Using information from the QTL-seq analysis on the SNPs in the QTL region, a total of 16 KASP markers were designed using Primer 5.0 (Additional file 5: Table S1) to genotype 147 individuals, including 141 from F2 and two from each of F1, Ontario 792 and Moneymaker individuals respectively. The KASP assays were performed in a 1536-well plate format following the protocol of LGC Genomics (LGC, Middlesex, UK). The KASP reaction mixture system is shown in Additional file 6: Table S2. A S1000TM Thermal Cycler PCR (Bio-Rad, Hercules, CA) was used with the following settings: thermal activation at 95 °C for 15 min, denaturation at 95 °C for 20 s, primer annealing at 65 °C for 60 s (decreasing by 1 °C per cycle, 10 cycles totally) and finally 30 cycles of amplification (95 °C for 10 s; 57 °C for 60 s).
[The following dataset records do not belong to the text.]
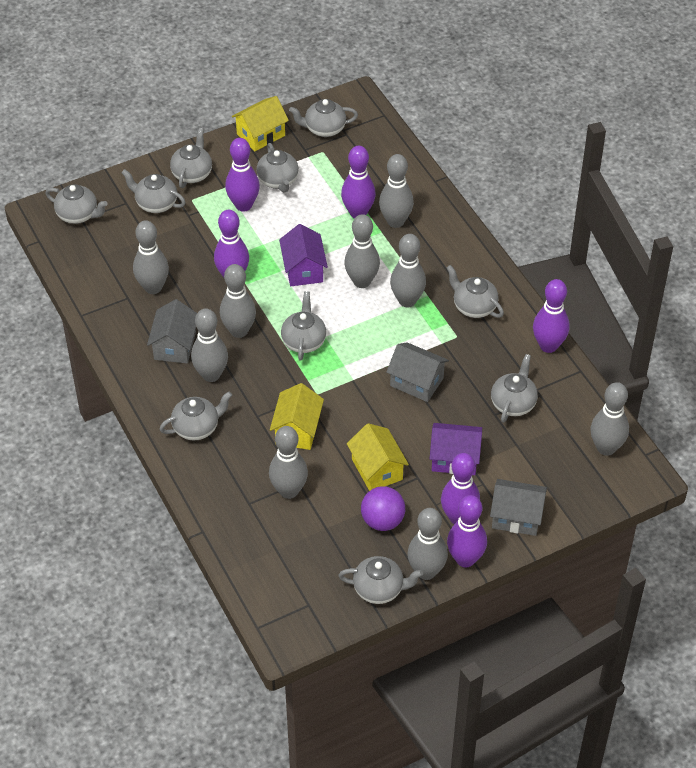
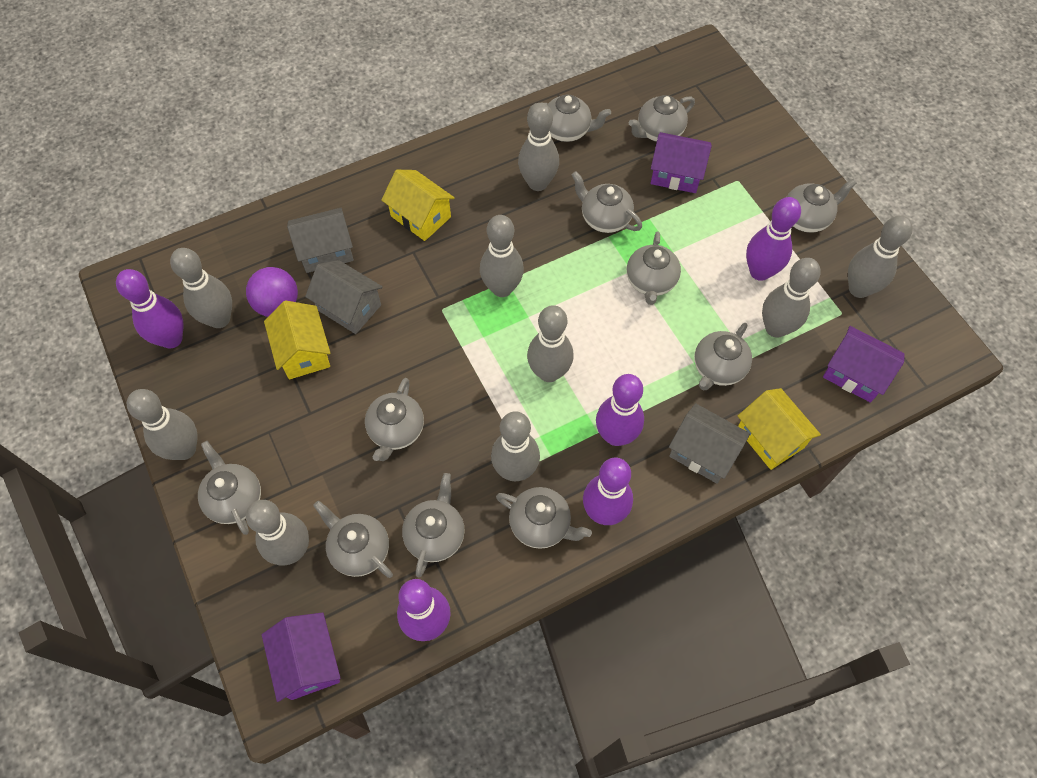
grey teapot: 10 -> 11
purple bowling pin: 6 -> 5
purple house: 2 -> 3

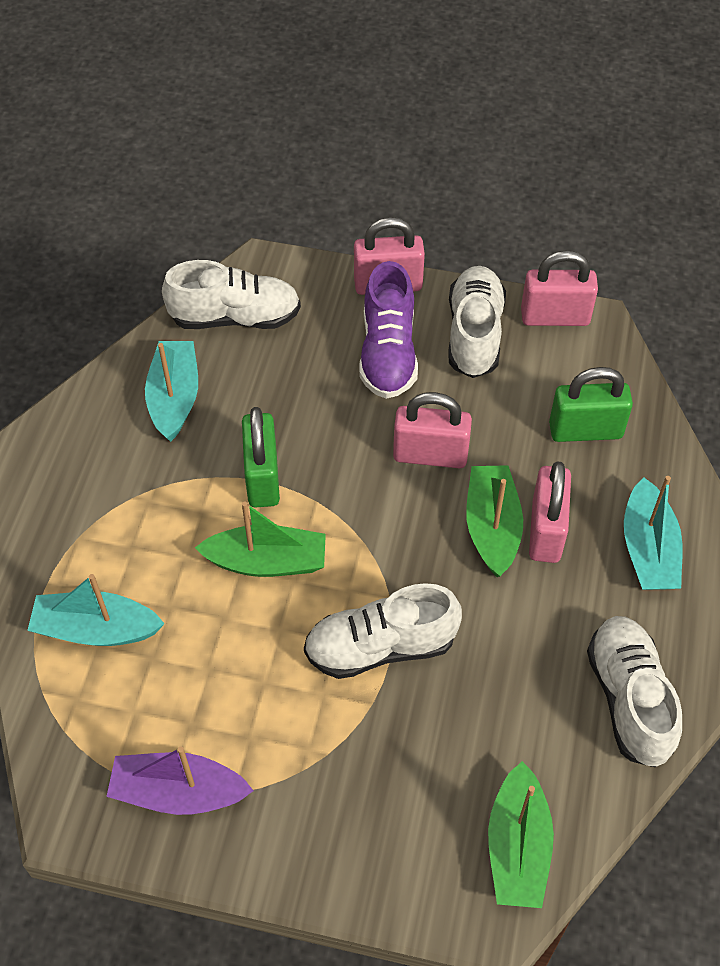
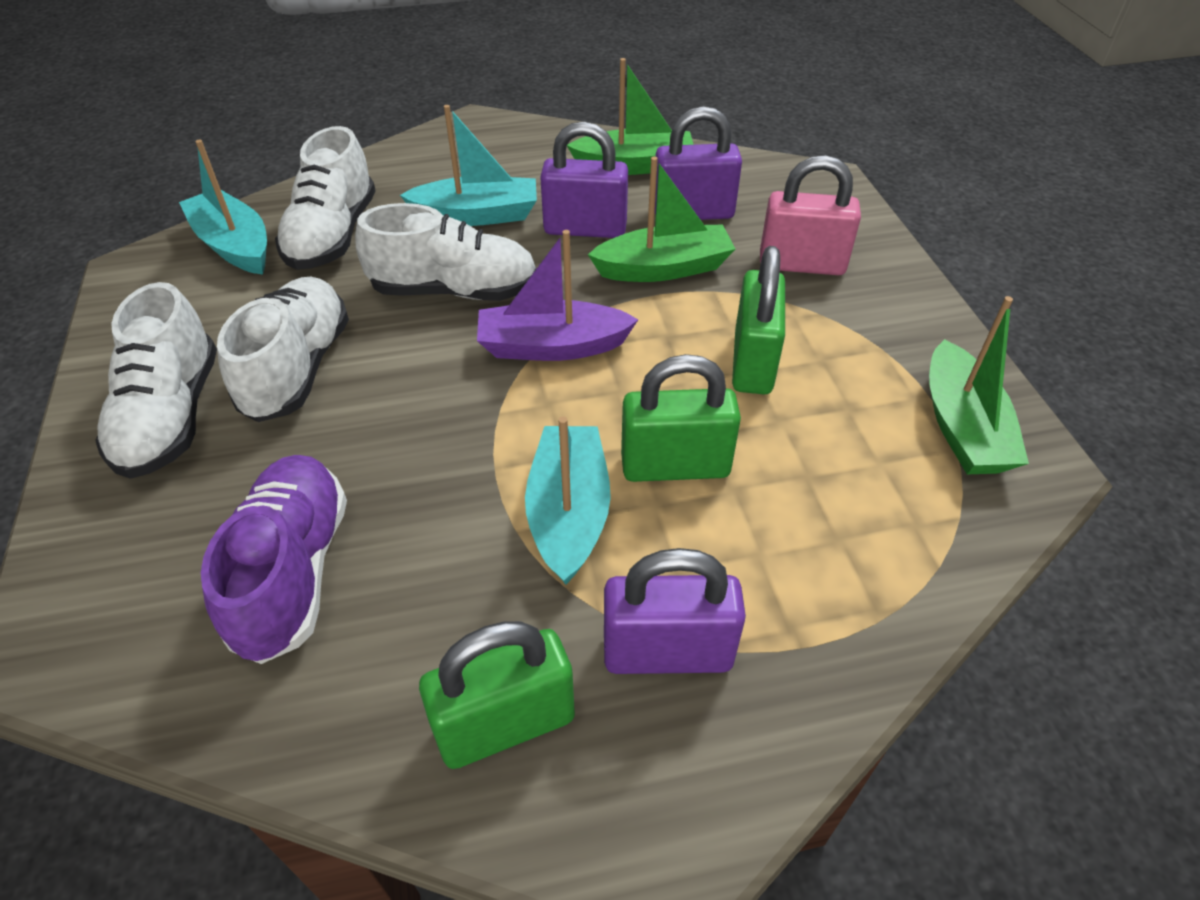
green padlock: 2 -> 3
pink padlock: 4 -> 1
purple padlock: 0 -> 3

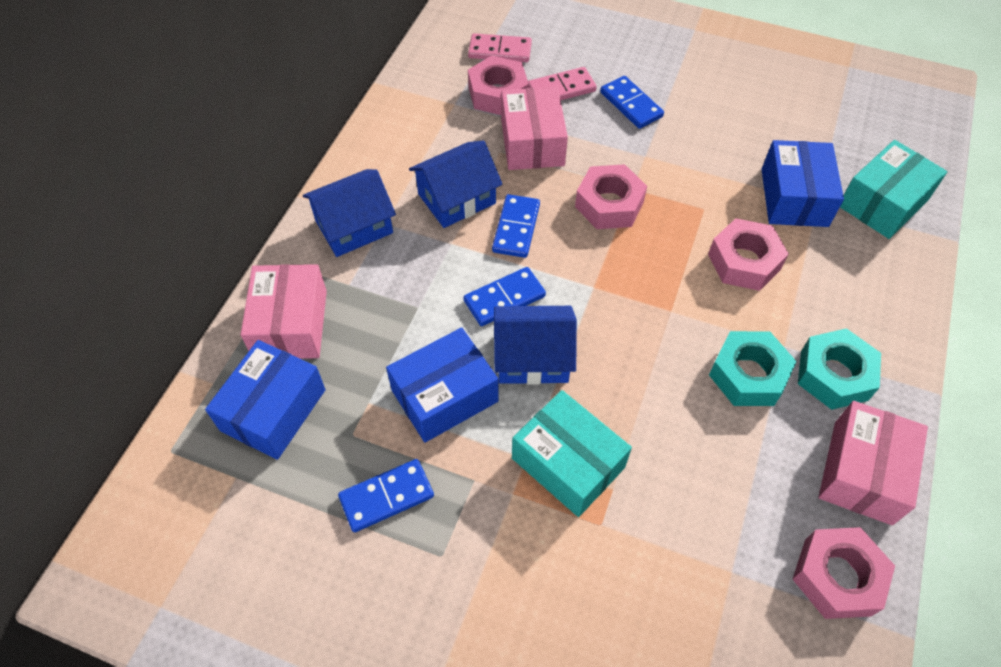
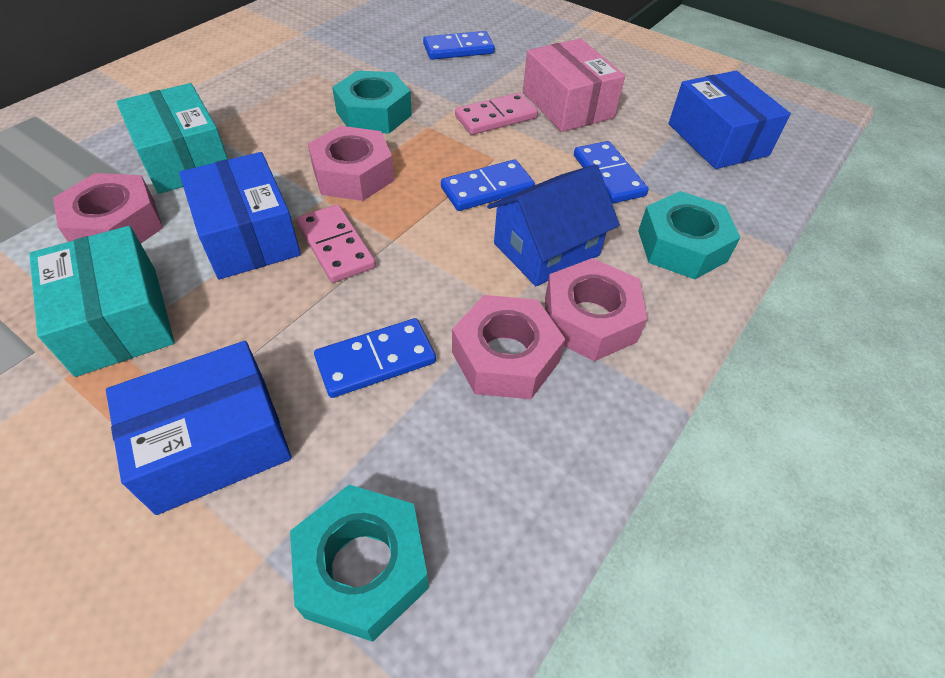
blue house: 3 -> 1
pink box: 3 -> 1
turquoise nut: 2 -> 3

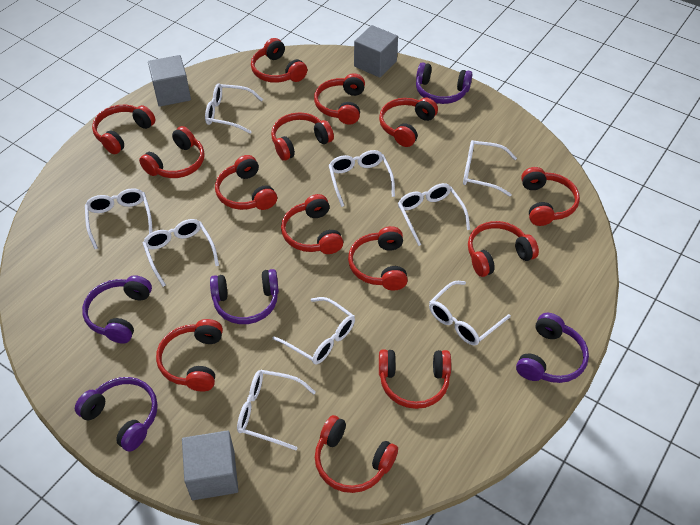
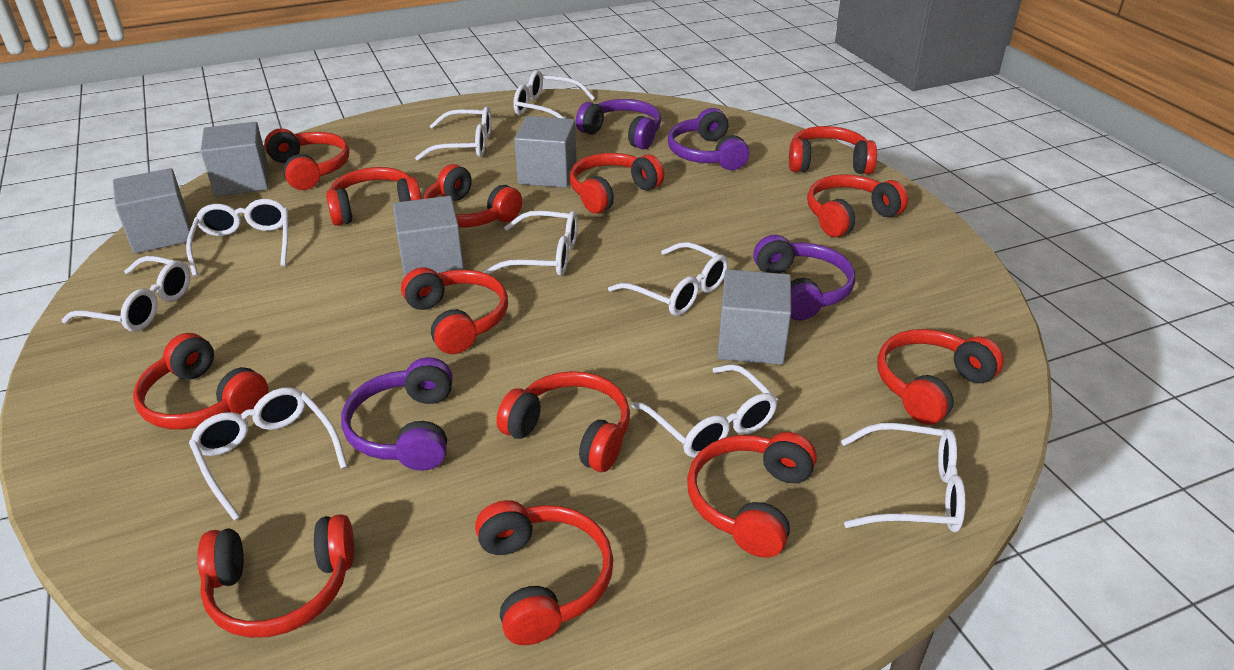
grey cube: 3 -> 5
purple headphones: 5 -> 4
red headphones: 14 -> 13

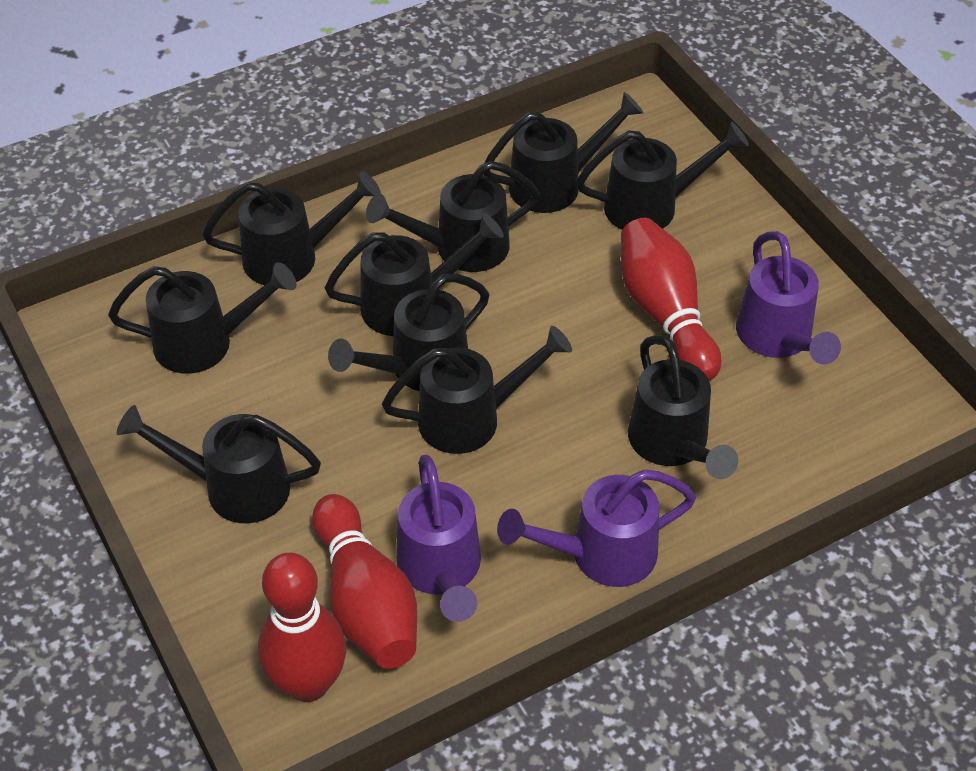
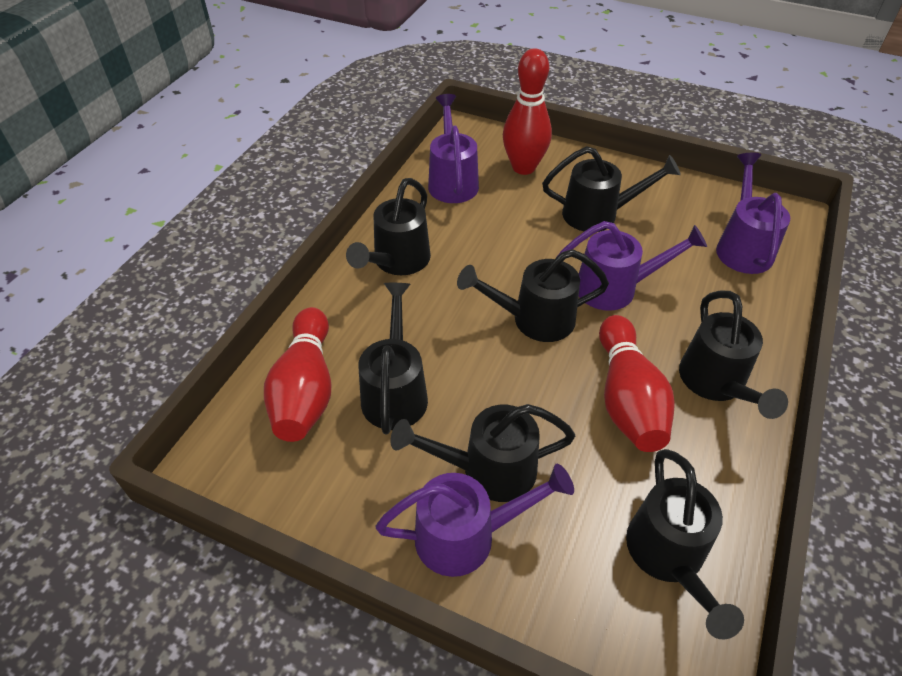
black watering can: 10 -> 7
purple watering can: 3 -> 4

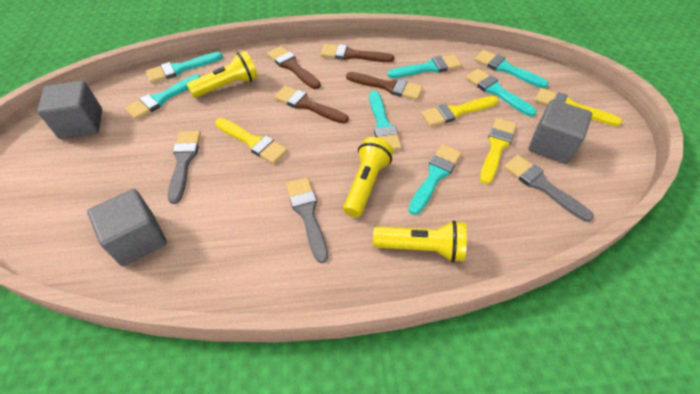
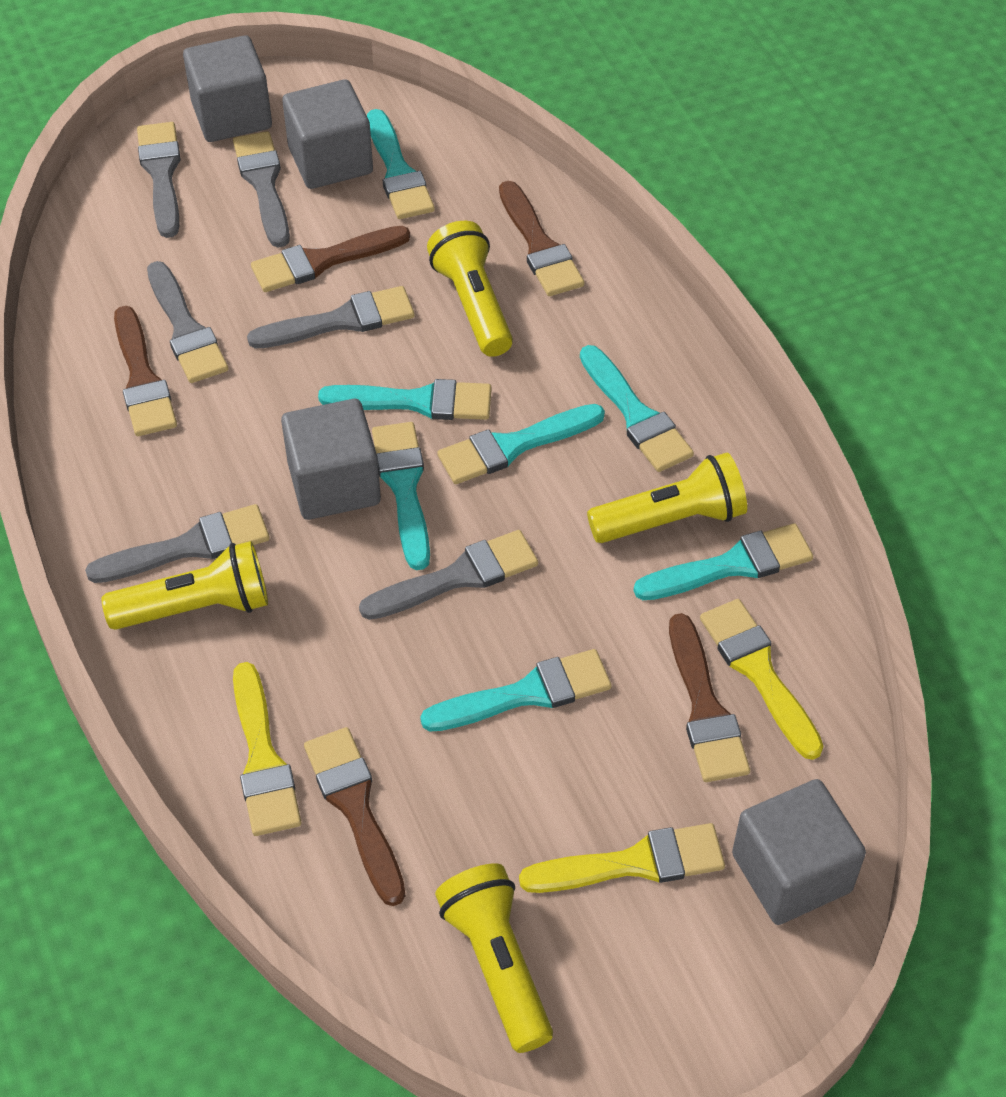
brown brush: 4 -> 5
grey brush: 3 -> 6
grey cube: 3 -> 4
yellow brush: 4 -> 3
yellow flashlight: 3 -> 4

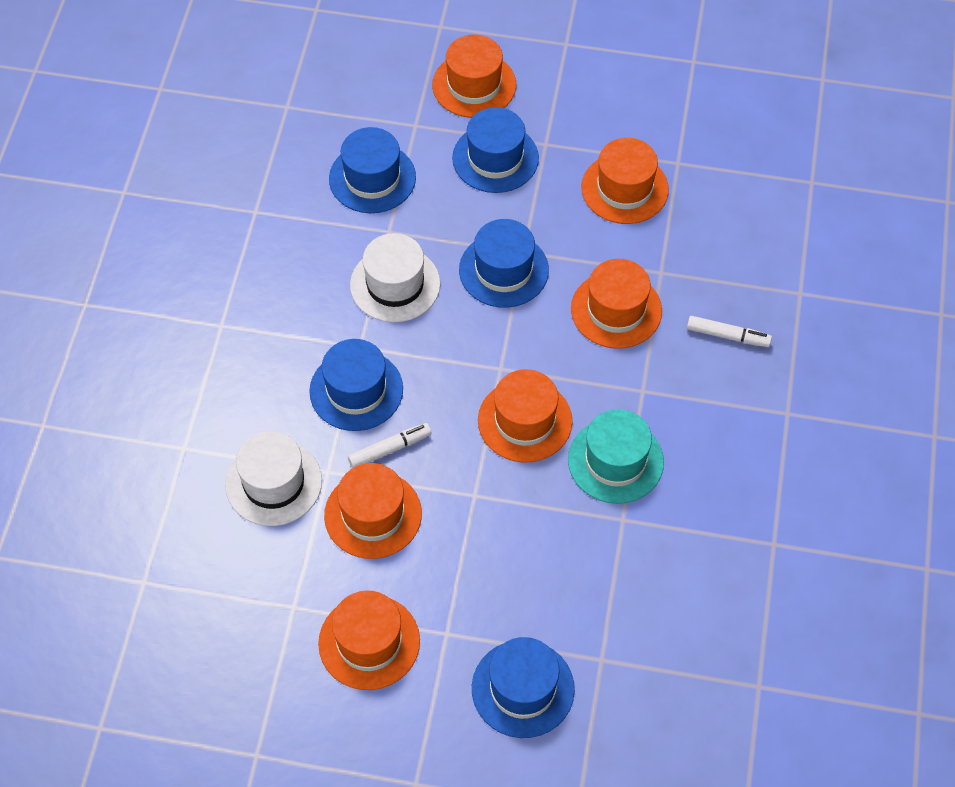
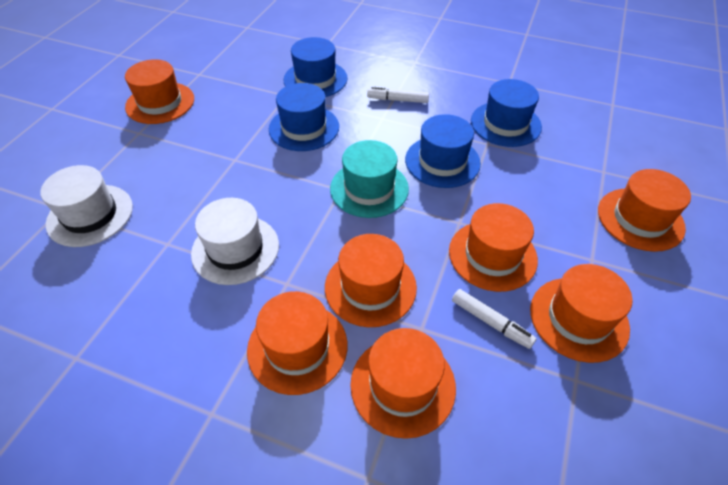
blue hat: 5 -> 4
orange hat: 6 -> 7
The Synergy H1 full-function microplate reader (FLUOstar Omega, BMG Labtech, Germany) was used to read the fluorescence signal upon completion of the reaction.

Real time quantitative PCR (RT-qPCR) analysis

The RT-qPCR assay was carried out in order to explore the expression pattern of candidate genes in Ontario 792 and Moneymaker at 0, 5, 9, 12 and 16 days post-infection (dpi). The leaves from Ontario 792 and Moneymaker individuals were sampled independently for total RNA extraction using Trizol (Invitrogen) as per manufacturer’s recommendations. The primers for candidate genes were designed using primer 5.0 software. Actin-EFα1 was used for internal normalization. The primer sequences and reaction system are shown in Additional files 7 and 8: Tables S3 and S4, respectively and the RT-qPCR was performed in an iQ5 system (Bio-Rad, USA). A 20 μL reaction mixture, including 2 μL of cDNA (1:10 dilution), 10 μL of 2× TransStart Top Green qPCR SuperMix (TransGen, China), 0.5 μL of each primer (10 μmol/μL) and ddH2O, was prepared. Reaction conditions were as follows: 95 °C for 7 min; 40 cycles at 95 °C for 10 s, 58 °C for 30 s, and 72 °C for 20 s and then 71 cycles at 95 °C for 10 s, 60.5 °C for 10 s, and 95 °C for 10 s. The relative gene expression levels were calculated using the 2−ΔΔCt method [70].